Peacock paint — frequently asked questions
Is peacock a blue or a green?+
It is both, which is the whole point. Peacock sits right between blue and green, and a good one keeps the two in balance so the color seems to shift with the light. In bright daylight you'll usually notice more green, and in low or warm light it reads bluer and darker.
Will peacock make my room look dark?+
Yes, somewhat — its LRV is around 9, so it's a deep color that absorbs light rather than reflecting it. It wraps a room in depth instead of brightening it. That's a strength in a cozy dining room or study, but a drawback in a small, dim space where you want to feel open.
What trim color goes with peacock?+
Crisp white gives the sharpest, most classic contrast and makes the color look intentional. A warm or creamy white feels softer and a bit more traditional. Either works — it mostly comes down to whether you want the look to feel fresh and modern or warm and old-world.
Can I get peacock in any paint brand?+
Pretty much, yes. Peacock is mixed to order at the paint counter, so a store can match the color and tint it into almost any brand's base and any sheen. The digital reference is just the target the match aims at, not a single product you have to hunt down.

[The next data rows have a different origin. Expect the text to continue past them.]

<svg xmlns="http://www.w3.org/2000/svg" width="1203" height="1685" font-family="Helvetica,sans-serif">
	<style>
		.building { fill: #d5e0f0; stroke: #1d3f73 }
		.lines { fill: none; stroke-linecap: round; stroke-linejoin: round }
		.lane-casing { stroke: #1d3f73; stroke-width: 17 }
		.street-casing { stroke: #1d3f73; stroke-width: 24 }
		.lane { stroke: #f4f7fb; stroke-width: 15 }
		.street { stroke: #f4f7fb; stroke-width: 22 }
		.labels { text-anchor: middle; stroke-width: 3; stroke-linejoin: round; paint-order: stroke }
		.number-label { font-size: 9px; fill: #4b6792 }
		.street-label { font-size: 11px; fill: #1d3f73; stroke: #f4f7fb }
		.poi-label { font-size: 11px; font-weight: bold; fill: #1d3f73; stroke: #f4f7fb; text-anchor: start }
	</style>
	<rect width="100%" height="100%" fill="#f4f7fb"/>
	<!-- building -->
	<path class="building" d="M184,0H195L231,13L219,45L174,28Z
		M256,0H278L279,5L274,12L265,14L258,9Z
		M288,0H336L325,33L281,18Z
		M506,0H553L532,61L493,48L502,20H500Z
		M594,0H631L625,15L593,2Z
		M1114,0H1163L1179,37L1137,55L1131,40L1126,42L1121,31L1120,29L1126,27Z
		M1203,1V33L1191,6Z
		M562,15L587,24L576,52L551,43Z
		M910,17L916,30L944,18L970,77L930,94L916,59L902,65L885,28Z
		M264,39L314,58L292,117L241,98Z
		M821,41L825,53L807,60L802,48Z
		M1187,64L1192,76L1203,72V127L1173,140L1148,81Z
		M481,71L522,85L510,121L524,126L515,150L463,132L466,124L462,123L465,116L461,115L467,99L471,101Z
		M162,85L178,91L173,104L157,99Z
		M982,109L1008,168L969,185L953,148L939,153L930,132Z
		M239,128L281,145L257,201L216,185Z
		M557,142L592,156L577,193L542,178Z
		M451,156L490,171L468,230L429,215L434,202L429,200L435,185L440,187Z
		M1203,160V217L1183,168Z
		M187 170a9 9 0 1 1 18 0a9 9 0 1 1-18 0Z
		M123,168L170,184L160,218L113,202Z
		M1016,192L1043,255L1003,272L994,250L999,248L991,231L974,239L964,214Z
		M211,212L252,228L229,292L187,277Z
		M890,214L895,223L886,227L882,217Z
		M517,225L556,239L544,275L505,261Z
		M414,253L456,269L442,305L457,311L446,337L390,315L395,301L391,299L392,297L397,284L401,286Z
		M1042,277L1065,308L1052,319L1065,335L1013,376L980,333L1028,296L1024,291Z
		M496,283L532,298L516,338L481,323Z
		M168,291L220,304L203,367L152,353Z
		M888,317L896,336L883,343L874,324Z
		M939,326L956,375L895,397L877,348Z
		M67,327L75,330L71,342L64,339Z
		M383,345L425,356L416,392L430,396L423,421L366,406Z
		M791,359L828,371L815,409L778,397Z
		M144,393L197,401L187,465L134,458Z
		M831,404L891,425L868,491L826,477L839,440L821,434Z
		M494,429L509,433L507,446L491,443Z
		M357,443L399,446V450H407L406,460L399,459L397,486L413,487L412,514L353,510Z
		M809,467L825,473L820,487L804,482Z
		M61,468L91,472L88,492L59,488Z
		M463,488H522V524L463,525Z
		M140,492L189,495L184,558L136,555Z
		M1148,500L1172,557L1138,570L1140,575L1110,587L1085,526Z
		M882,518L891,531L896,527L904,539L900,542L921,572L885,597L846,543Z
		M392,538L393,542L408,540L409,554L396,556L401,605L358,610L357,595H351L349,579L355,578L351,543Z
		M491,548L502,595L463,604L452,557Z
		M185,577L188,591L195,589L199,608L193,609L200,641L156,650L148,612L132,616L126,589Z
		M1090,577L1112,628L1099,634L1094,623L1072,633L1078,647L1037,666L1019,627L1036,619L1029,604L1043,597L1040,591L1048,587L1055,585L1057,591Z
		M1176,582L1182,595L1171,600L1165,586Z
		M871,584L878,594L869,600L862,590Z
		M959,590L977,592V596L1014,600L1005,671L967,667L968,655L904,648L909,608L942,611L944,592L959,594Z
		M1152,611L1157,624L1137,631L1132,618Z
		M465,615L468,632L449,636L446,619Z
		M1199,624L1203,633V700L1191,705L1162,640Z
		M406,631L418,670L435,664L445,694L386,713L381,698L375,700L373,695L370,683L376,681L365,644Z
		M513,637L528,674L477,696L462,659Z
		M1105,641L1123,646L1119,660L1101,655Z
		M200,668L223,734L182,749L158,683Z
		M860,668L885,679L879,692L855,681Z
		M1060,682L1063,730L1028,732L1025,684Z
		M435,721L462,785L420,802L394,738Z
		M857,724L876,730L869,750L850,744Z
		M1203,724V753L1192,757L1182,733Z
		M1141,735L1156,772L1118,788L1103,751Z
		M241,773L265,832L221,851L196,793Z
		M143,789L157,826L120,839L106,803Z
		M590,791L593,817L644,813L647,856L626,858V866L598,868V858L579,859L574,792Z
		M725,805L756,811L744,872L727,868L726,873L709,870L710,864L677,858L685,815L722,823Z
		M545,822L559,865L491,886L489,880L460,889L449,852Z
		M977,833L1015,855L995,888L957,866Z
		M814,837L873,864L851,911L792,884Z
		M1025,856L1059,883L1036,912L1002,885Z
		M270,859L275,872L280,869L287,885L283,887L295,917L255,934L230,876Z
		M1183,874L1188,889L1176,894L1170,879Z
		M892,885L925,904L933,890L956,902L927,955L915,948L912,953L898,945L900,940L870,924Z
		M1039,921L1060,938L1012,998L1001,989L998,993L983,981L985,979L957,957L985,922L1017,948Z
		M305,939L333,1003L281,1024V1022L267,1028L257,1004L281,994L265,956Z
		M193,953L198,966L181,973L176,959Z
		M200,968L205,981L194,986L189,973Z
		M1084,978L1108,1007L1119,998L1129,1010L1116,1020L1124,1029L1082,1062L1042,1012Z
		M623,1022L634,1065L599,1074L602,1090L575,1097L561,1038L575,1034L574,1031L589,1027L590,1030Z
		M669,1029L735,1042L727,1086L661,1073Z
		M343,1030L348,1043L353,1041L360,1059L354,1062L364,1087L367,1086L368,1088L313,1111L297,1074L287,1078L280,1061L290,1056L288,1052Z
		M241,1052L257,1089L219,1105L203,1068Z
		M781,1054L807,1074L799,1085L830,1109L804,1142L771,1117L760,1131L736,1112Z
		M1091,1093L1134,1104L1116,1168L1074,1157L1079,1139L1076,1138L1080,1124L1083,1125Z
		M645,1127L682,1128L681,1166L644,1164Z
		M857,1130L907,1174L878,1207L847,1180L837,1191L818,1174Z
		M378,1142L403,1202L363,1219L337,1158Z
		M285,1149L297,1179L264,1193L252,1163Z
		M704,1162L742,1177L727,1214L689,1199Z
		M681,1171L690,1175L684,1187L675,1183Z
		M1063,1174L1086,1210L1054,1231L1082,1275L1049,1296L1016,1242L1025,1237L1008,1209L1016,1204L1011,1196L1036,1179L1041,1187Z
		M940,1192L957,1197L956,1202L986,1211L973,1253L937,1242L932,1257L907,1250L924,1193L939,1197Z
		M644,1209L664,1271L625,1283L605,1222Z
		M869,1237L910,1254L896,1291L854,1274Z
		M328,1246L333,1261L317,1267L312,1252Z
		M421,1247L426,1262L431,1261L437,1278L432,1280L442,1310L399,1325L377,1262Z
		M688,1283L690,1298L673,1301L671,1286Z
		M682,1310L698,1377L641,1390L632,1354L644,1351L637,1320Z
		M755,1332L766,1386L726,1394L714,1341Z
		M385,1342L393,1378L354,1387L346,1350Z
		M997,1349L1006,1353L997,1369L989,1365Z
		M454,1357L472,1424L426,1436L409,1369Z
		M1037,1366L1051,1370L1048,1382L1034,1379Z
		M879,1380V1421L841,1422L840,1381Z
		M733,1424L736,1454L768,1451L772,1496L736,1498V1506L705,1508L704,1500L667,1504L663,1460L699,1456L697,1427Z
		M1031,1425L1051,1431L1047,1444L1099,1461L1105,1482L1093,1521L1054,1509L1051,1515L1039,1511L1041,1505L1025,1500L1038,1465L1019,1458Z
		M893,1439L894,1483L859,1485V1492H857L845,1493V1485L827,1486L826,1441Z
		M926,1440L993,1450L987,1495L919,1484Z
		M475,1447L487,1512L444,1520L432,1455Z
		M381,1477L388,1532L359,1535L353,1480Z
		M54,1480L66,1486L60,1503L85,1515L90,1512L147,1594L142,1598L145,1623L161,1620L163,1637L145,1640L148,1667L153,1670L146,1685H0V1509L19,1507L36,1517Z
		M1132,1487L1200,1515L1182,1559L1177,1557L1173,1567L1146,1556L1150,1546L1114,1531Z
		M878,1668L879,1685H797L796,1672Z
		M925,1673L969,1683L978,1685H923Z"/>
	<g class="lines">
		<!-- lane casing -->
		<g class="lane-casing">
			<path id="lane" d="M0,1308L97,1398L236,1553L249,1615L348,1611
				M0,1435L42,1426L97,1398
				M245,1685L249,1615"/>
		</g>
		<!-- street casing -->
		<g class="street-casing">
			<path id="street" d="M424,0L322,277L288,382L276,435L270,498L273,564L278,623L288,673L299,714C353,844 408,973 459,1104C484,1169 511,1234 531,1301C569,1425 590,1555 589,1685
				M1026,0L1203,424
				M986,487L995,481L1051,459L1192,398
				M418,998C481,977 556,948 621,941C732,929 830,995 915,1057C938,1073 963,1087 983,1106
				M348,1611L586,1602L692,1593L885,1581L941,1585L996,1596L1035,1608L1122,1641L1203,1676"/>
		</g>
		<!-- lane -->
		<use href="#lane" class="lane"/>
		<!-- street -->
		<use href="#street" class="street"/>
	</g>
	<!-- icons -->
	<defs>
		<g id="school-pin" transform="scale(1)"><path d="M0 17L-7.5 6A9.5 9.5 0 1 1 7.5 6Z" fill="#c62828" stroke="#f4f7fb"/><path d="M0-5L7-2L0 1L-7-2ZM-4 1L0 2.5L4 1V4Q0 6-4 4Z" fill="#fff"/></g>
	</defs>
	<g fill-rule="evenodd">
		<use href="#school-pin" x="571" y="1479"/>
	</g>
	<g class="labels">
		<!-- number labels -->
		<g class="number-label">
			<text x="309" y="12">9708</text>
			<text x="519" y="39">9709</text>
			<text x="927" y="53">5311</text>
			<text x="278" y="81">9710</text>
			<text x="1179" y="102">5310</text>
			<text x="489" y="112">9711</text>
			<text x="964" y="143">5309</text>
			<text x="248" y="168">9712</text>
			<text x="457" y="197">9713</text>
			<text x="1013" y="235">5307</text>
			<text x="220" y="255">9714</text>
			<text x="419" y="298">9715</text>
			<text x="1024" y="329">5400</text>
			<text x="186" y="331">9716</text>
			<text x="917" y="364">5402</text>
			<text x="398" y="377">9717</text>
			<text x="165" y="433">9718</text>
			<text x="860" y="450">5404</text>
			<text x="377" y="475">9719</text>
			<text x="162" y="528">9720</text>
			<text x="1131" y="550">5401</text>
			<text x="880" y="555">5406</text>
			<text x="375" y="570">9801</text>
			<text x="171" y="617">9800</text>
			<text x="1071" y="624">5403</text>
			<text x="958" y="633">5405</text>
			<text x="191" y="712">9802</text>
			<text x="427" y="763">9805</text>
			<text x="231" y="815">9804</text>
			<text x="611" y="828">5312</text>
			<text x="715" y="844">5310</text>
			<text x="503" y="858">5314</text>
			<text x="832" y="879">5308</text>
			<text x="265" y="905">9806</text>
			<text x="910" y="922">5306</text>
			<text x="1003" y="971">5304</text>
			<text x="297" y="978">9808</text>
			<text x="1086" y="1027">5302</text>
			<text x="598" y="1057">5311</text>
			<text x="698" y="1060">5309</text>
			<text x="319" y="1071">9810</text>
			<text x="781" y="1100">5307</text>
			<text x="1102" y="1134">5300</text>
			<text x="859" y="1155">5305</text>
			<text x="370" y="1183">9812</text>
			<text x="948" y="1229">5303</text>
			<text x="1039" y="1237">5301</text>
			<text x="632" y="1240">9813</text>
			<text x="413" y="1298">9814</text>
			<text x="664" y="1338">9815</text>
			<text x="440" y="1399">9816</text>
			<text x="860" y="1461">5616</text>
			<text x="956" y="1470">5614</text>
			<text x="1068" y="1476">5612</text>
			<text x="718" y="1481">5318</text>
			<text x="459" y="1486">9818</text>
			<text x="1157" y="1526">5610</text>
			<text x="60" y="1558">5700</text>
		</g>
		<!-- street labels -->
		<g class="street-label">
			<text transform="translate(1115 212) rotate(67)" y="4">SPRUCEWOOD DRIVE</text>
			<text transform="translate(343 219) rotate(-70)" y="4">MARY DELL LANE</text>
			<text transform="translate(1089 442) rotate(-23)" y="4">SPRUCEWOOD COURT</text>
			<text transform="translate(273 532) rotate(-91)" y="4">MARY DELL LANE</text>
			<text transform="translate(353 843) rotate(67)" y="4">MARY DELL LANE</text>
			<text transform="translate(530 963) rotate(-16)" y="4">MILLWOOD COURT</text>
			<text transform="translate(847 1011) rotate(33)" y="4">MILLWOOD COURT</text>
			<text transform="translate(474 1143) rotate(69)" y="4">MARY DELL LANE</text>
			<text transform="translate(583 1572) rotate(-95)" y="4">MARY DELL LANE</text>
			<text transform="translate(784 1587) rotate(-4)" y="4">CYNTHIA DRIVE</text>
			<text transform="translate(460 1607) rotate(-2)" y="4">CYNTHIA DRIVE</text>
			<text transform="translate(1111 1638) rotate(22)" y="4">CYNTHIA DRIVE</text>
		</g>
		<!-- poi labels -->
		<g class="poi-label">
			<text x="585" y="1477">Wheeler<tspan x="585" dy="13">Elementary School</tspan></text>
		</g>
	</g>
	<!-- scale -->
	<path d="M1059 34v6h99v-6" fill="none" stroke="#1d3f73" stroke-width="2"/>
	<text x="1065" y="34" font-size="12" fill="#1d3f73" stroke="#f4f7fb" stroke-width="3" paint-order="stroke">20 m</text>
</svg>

What are the most common mistakes with peacock?+
The biggest one is judging it from a tiny chip — peacock always looks lighter and bluer on a small sample than it does on a full wall. People also use it in dark, cramped rooms where it reads flat-black, skip testing it in their own light, and surround it with other strong cool colors that flatten the scheme. Test a large sample in your actual room before committing.
Will the color match the hex exactly?+
Not exactly, and that's normal. A paint match is an approximation — different brands use different pigments, and your room's light will shift how the color looks. Buy a sample and test it on your wall first, since the painted result is what matters more than the digital number.